→ **TAREFAS DO EXERCÍCIO**
[1] Copie sem alterações o trecho do texto sobre prevenção à tortura no Paraná, começando em "Perita do Mecanismo" e terminando em "órgãos já atuantes.".
[2] Por favor, prossiga com o texto sobre prevenção à tortura no Paraná a partir do ponto em que ele termina.

→ **TEXTO DO EXERCÍCIO**

+++++

Perita do Mecanismo Nacional de Prevenção à Tortura (MNPCT), Ronilda Vieira Lopes deu sugestões ao projeto de lei, para a implantação fortalecida de uma estrutura no estado. “Pelos parâmetros apresentados, o Paraná deverá contar com o segundo melhor Mecanismo Estadual do Brasil, atrás do Tocantins, e servirá de modelo”, afirmou. Rio de Janeiro, Pernambuco, Acre, Rondônia e Sergipe são outros estados com órgãos já atuantes.

Também perita do MNPCT, Ana Valeska Duarte defendeu “peritos independentes, autonomia, garantia de deslocamento em qualquer unidade, que possam ouvir de forma reservada as pessoas, solicitar a condução dos casos de forma sigilosa e resguardar informações”.

Representando o Procurador-Geral de Justiça, Francisco Zanicotti, o procurador de Justiça Ricardo Lois, disse que o assunto traz uma série de preocupações ao Ministério Público. “Hoje enxergamos o ingresso da pessoa no sistema prisional e a porta de saída, mas esse trajeto precisa ser qualificado. Muitos direitos são sonegados. É de grande importância que haja estruturas de fiscalização, pois se reverte em benefícios a toda a população”.

Degradação

Vários participantes citaram exemplos de cenários degradantes. “O próprio cárcere é uma condição de tortura por conta do frio, das instalações, dos agentes e da alimentação. A tortura é quase uma política institucional de alguns órgãos. Não apenas uma prática individual, mas tolerada e muitas vezes incentivada”, alertou a representante do Núcleo da Política Criminal e da Execução Penal (NUPEP), Anna Asley de Lima.

“Basta considerar que as unidades penais de Curitiba não têm chuveiro quente. Não é uma prática de desrespeito isolada, é institucionalizada. Não é só bater, há um viés esquecido que é a tortura é estendida à família, que fica sem acesso à informação sobre os seus familiares presos”, destacou a presidente do Conselho da Comunidade de Curitiba, Waleska Fernandes Figueiras.

+++++

→ **DADOS FORNECIDOS**
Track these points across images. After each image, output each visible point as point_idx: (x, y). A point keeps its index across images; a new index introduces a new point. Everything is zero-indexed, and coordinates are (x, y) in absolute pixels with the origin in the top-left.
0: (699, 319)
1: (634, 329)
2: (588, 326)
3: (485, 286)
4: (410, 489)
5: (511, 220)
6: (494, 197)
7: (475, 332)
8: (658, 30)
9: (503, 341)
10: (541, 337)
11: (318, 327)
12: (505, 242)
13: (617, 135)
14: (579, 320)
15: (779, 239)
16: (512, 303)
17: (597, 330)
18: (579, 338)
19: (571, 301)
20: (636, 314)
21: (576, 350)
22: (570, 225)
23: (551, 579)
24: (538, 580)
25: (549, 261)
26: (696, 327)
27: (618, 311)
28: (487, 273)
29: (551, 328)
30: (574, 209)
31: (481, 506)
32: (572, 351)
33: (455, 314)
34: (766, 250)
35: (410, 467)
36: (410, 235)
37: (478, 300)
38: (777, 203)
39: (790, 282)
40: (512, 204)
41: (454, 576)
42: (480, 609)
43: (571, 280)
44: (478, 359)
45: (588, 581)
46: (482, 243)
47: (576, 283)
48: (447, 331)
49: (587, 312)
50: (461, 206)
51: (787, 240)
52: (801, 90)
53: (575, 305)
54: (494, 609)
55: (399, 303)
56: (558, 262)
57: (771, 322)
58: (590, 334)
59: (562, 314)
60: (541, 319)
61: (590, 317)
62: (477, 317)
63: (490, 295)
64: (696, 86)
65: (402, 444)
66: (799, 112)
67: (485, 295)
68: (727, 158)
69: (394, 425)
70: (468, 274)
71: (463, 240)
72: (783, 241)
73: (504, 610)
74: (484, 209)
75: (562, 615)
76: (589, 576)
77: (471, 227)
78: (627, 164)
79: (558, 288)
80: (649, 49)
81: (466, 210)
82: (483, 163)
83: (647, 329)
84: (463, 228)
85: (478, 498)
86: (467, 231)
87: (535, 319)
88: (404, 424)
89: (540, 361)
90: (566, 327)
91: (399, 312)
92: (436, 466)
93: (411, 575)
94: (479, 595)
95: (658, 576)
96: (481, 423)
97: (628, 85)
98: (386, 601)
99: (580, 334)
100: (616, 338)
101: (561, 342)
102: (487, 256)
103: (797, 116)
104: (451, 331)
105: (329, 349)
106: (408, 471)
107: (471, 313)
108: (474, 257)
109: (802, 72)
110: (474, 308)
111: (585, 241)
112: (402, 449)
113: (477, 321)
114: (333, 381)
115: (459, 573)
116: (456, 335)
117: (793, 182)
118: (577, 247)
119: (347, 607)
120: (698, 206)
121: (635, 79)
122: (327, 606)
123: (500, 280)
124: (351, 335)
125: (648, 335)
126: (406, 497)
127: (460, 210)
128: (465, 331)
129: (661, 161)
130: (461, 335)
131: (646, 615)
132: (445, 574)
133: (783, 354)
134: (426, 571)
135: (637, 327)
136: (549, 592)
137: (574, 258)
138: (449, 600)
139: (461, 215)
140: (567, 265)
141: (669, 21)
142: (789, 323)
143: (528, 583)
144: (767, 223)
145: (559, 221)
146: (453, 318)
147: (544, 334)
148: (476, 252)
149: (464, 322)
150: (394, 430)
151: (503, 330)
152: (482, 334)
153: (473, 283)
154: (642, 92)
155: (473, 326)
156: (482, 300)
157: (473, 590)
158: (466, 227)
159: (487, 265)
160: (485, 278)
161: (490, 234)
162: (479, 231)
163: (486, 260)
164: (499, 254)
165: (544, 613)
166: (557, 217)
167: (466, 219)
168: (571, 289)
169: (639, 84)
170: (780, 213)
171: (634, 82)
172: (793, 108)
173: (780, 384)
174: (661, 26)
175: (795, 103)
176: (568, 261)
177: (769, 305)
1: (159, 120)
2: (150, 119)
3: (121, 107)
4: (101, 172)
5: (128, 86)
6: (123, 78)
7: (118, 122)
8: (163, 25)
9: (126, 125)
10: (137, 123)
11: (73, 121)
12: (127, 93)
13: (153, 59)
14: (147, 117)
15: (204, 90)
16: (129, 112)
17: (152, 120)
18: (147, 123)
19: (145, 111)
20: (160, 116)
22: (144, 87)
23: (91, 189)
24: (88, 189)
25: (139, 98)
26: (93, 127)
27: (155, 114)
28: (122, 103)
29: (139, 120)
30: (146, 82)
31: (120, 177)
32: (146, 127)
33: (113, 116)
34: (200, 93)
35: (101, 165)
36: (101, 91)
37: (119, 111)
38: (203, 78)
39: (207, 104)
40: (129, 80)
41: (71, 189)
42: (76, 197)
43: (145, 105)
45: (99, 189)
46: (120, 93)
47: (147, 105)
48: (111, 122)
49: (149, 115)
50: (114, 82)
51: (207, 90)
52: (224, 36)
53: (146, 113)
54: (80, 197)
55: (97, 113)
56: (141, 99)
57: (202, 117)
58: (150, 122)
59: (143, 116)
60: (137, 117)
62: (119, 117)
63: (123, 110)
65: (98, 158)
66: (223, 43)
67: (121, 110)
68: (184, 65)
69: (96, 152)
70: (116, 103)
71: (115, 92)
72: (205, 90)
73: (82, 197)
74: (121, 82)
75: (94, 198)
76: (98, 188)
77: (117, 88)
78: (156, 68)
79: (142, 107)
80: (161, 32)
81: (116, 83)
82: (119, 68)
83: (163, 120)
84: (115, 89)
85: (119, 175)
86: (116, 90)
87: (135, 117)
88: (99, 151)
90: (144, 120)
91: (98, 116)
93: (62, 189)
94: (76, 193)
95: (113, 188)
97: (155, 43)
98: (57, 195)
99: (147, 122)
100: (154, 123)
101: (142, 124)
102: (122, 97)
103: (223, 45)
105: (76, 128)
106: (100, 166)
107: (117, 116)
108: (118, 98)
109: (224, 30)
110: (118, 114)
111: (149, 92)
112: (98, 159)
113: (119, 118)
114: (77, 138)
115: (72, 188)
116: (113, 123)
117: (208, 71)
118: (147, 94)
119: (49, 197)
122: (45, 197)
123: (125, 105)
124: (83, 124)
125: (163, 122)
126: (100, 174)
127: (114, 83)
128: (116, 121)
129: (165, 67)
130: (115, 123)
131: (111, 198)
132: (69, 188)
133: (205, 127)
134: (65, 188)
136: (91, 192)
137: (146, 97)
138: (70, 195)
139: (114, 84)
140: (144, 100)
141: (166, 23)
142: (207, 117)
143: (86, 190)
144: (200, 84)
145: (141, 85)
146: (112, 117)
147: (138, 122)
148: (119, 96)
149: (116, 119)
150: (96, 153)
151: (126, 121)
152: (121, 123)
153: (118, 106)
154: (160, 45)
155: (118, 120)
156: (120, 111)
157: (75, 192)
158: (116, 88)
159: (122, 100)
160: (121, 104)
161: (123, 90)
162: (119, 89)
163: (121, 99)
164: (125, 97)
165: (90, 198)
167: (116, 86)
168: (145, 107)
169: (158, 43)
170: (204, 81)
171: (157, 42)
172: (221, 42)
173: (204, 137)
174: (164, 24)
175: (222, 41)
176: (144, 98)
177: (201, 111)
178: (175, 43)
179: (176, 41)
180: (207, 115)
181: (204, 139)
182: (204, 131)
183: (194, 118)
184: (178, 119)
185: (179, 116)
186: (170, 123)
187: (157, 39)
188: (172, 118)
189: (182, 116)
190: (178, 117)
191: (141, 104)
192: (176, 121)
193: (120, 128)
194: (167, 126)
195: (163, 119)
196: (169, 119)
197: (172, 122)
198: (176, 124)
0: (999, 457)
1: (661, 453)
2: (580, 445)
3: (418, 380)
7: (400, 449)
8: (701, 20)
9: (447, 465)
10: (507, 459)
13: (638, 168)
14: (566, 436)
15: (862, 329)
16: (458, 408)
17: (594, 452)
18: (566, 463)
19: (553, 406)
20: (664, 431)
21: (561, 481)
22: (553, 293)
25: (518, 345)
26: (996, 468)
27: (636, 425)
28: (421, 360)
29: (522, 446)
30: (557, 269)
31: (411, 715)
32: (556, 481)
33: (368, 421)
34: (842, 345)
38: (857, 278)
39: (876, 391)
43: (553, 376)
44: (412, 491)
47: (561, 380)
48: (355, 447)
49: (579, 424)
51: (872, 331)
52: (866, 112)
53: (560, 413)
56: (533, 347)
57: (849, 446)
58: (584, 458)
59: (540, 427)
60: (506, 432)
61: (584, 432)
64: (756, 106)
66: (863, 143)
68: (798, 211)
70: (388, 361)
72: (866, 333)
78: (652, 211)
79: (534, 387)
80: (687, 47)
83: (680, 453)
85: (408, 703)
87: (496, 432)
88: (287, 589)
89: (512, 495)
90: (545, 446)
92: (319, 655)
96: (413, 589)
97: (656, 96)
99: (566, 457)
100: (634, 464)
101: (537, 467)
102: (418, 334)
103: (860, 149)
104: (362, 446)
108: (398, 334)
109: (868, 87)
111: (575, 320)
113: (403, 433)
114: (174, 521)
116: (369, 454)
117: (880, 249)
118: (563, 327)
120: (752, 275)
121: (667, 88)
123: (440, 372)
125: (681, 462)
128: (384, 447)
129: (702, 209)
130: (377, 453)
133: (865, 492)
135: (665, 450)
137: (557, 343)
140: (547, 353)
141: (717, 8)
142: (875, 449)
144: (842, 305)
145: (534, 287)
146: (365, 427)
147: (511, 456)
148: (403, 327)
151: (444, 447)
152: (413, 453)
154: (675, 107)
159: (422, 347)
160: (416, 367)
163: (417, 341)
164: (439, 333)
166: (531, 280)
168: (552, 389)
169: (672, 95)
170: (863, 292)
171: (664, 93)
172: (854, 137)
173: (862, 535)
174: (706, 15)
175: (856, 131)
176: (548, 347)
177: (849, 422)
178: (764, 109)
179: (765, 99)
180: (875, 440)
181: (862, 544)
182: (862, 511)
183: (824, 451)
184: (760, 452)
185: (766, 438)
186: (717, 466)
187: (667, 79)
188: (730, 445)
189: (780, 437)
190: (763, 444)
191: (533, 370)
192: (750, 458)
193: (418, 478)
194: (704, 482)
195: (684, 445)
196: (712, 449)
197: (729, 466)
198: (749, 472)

+++++

→ **RESPOSTAS ESPERADAS**
[1]
Perita do Mecanismo Nacional de Prevenção à Tortura (MNPCT), Ronilda Vieira Lopes deu sugestões ao projeto de lei, para a implantação fortalecida de uma estrutura no estado. “Pelos parâmetros apresentados, o Paraná deverá contar com o segundo melhor Mecanismo Estadual do Brasil, atrás do Tocantins, e servirá de modelo”, afirmou. Rio de Janeiro, Pernambuco, Acre, Rondônia e Sergipe são outros estados com órgãos já atuantes.

[2]
“Não somos inimigos, somos os maiores interessados que o sistema funcione, pedimos apenas o que está na lei. Não existe política pública sem os atores principais como protagonistas, como familiares e egressos”, afirmou Josiane de Miranda, representante da Frente Estadual pelo Desencarceramento do Paraná e do Movimento Rede Nacional de Mães e Familiares Vítimas do Terrorismo do Estado do Paraná.

Defensora de Direitos Humanos no Paraná, com quase 50 anos de atuação junto à comunidade carcerária, Isabel Kugler Mendes seguiu na mesma linha e definiu o sistema penitenciário como uma tortura. “O Paraná há mais de dez anos não faz concurso público para a área. Precisa haver uma mudança total, senão o Estado acaba sendo o responsável pelo fortalecimento e aumento do crime organizado dentro das penitenciárias”.

Representando Ordem dos Advogados do Brasil, o conselheiro Anderson Ferreira defendeu que a “a promoção dos mecanismos de combate à tortura não pode estar apenas em projetos de lei, mas na sua execução efetiva. Os direitos humanos têm de estar previstos no orçamento público”.

Representante do Núcleo Periférico, Abraão Gaspar dos Santos citou o trabalho com os egressos e a importância da reinserção com qualificação como uma forma de gerar renda para não voltarem ao crime.